Both the ambulance and Lifeflight are stationed at the airport.

The taxiway where the crash occurred was closed until about 10 p.m. Monday.

Chuck Covert, also an airport manager, said, “I think this is the first fatality at the airport that I’m aware of, and I hope we never have another one.

"We’ve had a few incidents where people have had accidents, but nothing like this, it’s a shame,” he said.

Anderson called the National Transportation Safety Board (NTSB) and the FAA to report the accident. The NTSB investigates accidents of all kinds, and the FAA assists. The NTSB will write the report on the crash, Anderson said.

Covert said Sperling had “been a local pilot for a number of years, that was just his latest airplane venture.

“Interesting guy. It’s just very unfortunate because he just loved aviation.”

He remembered Sperling’s first aircraft was a “powerkite deal. It’s kind of a kite with an engine on it.”

He got his current aircraft a few years ago. FFA records show it was manufactured in 2014 and is classified as an experimental plane.

Covert added, “I remember I loaned him my flatbed trailer to go back to Nebraska to buy it because it wasn’t flyable when he got it.”
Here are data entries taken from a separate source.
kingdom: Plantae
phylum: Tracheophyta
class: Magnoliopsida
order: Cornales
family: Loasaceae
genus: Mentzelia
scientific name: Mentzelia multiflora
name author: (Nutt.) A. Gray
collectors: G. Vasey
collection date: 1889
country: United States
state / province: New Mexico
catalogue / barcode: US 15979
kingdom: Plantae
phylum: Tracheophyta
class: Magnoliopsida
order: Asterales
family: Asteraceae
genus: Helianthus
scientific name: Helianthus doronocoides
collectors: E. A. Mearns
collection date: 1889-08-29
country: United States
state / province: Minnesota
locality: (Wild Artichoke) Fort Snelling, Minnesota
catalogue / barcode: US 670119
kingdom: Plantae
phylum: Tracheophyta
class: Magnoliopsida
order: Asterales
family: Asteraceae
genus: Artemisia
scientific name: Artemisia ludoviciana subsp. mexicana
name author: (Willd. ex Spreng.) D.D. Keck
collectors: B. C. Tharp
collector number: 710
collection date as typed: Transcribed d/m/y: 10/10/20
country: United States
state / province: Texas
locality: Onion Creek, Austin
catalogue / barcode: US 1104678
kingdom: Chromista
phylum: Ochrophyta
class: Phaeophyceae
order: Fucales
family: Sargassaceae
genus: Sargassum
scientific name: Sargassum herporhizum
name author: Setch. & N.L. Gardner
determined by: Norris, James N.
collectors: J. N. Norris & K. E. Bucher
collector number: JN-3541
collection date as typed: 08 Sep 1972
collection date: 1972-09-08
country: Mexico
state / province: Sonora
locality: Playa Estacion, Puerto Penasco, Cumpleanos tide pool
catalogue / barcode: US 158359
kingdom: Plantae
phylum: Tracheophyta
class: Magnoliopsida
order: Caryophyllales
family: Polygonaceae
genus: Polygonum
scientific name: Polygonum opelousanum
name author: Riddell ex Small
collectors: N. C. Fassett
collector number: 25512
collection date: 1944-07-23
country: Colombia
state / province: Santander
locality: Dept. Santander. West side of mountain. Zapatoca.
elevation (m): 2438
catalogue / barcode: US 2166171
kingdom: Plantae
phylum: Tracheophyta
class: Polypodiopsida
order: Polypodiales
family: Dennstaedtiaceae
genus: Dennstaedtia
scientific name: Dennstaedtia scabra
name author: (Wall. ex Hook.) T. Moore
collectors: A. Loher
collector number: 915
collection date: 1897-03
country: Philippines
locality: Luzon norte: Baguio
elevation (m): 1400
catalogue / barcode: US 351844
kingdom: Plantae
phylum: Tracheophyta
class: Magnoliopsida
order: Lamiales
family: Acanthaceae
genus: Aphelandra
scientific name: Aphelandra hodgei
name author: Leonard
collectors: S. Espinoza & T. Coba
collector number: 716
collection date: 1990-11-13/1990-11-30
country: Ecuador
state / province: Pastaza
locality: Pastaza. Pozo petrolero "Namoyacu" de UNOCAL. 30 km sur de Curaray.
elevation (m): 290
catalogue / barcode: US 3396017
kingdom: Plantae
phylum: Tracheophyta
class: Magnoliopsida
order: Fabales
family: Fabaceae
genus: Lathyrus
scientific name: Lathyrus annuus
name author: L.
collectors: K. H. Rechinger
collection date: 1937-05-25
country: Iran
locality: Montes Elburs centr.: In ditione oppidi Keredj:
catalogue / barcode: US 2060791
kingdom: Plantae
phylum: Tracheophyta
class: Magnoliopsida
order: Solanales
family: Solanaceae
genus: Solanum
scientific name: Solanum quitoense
He “spent a year rebuilding it to get it to fly. He liked to work on stuff. We have a few kit planes at the airport and I always admire the people who take the time and dedication to do that.”

Covert said Sperling, who was married, had flown the plane “quite a bit.”

Anderson said Sperling “Had one just like it before this one, same model. And maybe another one. He’s flown for a long time.”

Covert said the NTSB and FAA will look at the aircraft and interview witnesses and try to determine the cause of the crash.

And just as with automobiles, if the NTSB starts to notice an issue that repeatedly happens with a type of aircraft, they’ll put out a “directive” on it, or a recall.

Anderson said he believes Lifeflight first started taking Sperling to Oregon Health & Science University in Portland, but diverted to Mid-Columbia Medical Center.

It could not be confirmed by press time Tuesday morning where Sperling was taken.